“God gave Noah the rainbow sign, no more water, the fire next time.” These words end James Baldwin’s groundbreaking 1963 nonfiction book, The Fire Next Time, in which he warned of the consequences of racial injustice and oppression in America. The phrase comes from an old African American spiritual, ‘Mary don’t You Weep,’ which refers to God’s promise to Noah that there would be no more floods to punish humanity for its sins. The next punishment would be fire.
As I follow the news of the weather implications of climate change around the globe Baldwin’s words keep coming to mind and I can’t help but think that he was right—and wrong at the same time.

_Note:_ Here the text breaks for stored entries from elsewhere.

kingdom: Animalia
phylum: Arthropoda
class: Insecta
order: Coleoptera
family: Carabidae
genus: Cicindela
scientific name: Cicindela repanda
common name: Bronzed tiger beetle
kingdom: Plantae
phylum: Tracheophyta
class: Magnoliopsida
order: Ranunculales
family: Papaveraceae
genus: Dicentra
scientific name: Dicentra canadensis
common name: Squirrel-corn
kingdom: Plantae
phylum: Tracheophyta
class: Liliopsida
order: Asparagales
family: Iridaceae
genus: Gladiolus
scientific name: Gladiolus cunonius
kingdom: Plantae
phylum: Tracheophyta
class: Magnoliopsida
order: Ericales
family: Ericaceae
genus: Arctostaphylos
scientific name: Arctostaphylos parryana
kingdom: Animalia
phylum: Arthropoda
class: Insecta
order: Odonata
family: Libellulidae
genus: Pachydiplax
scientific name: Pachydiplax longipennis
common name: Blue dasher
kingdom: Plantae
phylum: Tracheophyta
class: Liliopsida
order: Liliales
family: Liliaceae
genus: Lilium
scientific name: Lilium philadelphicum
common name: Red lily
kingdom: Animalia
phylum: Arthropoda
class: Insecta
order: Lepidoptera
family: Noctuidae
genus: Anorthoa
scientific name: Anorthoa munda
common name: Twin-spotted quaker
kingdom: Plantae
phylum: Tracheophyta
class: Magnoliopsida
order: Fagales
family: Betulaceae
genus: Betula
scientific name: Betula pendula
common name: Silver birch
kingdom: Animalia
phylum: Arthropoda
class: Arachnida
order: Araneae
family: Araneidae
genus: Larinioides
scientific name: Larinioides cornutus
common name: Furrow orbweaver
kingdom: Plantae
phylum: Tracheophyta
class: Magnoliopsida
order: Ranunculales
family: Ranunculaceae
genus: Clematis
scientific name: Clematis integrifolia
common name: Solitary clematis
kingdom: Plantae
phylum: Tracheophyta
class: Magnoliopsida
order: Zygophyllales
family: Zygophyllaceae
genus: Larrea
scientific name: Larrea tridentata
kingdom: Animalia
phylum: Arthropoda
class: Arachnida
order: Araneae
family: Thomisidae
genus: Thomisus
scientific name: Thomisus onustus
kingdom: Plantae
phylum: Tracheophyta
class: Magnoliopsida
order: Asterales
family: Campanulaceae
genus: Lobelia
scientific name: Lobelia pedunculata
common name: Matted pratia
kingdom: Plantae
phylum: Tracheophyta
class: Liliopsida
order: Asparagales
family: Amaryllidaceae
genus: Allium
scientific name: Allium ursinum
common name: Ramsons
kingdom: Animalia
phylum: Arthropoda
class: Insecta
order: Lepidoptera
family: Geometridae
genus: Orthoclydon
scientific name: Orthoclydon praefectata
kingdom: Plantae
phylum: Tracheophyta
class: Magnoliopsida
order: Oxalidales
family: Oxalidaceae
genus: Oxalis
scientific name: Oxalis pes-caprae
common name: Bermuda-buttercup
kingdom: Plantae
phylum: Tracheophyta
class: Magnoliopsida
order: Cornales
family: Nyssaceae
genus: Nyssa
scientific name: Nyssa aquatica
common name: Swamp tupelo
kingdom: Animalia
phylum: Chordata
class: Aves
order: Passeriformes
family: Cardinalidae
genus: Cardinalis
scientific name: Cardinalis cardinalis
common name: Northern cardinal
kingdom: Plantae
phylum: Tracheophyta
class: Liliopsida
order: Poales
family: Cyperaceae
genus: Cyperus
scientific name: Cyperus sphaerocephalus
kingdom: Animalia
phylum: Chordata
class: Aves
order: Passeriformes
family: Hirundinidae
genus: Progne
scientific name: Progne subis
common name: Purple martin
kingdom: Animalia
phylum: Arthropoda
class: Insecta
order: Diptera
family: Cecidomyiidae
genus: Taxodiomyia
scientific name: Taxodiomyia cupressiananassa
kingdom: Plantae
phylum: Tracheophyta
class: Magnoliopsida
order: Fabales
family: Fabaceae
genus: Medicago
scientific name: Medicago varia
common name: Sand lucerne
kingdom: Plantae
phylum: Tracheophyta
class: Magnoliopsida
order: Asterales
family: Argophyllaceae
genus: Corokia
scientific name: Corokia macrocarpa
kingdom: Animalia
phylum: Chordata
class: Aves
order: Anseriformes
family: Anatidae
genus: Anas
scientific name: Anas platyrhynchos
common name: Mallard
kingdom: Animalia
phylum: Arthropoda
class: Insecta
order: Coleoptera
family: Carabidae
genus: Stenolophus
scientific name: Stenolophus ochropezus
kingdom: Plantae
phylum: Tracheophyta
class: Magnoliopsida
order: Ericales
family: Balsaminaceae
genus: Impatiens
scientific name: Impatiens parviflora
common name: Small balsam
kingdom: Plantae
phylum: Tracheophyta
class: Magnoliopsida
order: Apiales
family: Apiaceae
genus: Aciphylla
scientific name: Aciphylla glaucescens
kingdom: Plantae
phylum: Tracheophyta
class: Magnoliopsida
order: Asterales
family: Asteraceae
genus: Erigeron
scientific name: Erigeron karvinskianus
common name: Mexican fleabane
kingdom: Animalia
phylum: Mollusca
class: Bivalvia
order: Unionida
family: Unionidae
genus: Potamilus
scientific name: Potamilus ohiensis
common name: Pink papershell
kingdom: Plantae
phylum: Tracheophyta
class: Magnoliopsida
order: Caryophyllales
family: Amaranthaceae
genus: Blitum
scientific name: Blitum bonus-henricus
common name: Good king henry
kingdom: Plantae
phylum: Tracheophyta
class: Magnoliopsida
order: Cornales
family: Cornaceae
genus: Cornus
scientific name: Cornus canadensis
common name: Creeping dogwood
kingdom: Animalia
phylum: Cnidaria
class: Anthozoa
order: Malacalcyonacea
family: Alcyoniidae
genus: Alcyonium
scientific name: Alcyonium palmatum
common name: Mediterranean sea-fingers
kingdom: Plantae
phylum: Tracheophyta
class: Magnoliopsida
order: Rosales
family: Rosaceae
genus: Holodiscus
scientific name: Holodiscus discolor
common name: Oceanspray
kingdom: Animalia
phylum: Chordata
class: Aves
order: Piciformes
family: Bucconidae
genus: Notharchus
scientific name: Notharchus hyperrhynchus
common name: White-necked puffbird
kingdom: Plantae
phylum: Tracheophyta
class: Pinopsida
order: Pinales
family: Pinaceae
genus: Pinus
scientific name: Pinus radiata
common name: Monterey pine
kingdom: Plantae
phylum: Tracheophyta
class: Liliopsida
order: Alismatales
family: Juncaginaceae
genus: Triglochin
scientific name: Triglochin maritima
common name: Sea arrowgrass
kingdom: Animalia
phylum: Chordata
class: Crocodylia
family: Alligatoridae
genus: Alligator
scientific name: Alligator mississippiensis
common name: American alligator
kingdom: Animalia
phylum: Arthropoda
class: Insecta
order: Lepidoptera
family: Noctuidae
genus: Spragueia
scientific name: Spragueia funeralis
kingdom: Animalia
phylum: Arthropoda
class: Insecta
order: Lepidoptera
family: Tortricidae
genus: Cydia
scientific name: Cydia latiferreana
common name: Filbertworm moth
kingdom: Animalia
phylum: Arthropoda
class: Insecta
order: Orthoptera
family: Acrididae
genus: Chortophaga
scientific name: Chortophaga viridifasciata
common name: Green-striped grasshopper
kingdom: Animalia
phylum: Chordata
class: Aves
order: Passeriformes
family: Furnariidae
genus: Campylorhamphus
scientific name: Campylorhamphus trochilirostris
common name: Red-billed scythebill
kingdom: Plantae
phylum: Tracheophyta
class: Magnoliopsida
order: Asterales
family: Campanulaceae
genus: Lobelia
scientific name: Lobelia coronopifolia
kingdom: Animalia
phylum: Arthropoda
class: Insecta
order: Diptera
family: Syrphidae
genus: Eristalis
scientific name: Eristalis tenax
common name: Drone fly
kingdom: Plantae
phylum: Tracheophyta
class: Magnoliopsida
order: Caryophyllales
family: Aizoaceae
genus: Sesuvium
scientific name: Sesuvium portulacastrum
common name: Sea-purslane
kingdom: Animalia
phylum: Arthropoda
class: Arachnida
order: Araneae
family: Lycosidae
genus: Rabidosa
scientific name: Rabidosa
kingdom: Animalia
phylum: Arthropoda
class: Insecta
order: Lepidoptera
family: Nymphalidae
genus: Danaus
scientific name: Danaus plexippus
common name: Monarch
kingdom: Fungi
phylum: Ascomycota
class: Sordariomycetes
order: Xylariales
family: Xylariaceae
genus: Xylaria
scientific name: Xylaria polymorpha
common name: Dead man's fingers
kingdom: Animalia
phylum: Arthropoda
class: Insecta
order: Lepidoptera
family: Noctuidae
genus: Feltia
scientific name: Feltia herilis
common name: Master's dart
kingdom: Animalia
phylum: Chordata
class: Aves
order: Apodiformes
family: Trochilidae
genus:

North America, Europe, and Asia have this year been subjected to punishing heat waves that U.S. climate czar John Kerry calls “a threat to all of humankind.” Long droughts in Europe have raised the risk of extensive wildfires, extreme heat has hit China hard, and from the Middle East to the American Southwest, workers have had to suffer blistering heat. Not much in the news has been said about Africa, which has suffered from climate change-induced heat waves for years. Recently, I heard the term urban heat island, the phenomenon where urban areas trap excessive and deadly heat, used in referring to European and American cities. African cities have had this problem for decades. Maybe, now that people outside Africa are being affected, the world will pay attention and do something about it.
The wildfires affecting Europe, and the Canadian wildfires that have sent smoke clouds south as far as North Carolina and beyond, have caught our attention. When I lived in Cambodia I had to breath smoke from forest fires in Indonesia which got scant attention in American media.
But it’s not just the heat that’s a problem, friends.
Climate change has also caused unusually heavy rains that have led to flooding. In the U.S. Northeast, for example, flooding has caused a number of deaths. There has also been heavy flooding in Australia and other parts of North America. In 2022, though, more than 600 people were killed in Nigeria in the worst flooding in a decade. In 2023, over 2,000 people have been killed in Africa from floods and more than 2,500 are missing and unaccounted for.
Worse, the continent of Africa has suffered from drought and flooding caused by climate change for decades and most of the rest of the world hasn’t noticed. Now that the whole globe is feeling the pain . . . well, we’ll just have to wait and see. What does seem clear is that humanity’s next punishment, if we don’t take action now, will be ‘fire and water.’